Supplied records: Begin

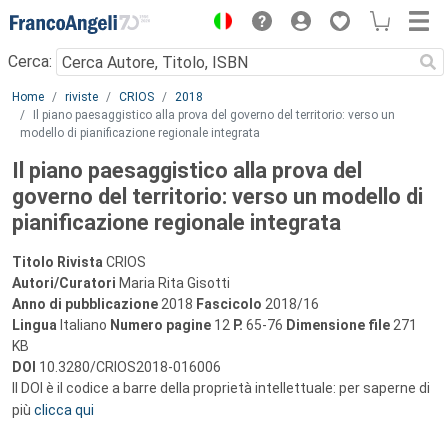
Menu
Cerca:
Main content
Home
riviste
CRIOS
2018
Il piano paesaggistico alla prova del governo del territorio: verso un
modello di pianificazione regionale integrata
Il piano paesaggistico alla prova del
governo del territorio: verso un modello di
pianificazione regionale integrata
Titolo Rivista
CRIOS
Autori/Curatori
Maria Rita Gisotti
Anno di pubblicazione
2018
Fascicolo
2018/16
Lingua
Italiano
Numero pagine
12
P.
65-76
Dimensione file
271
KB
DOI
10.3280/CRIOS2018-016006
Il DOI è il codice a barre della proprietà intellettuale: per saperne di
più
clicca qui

Supplied records: End
Supplied records: Begin

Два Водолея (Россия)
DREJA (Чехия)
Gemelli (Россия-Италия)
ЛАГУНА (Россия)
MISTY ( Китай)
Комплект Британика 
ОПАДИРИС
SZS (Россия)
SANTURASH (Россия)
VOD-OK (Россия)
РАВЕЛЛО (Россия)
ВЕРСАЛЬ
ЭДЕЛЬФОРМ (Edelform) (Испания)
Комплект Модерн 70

Supplied records: End

Task goal —
Establish how many lines of the data above contain "verso". State that number and no more.

Solution to this problem —
2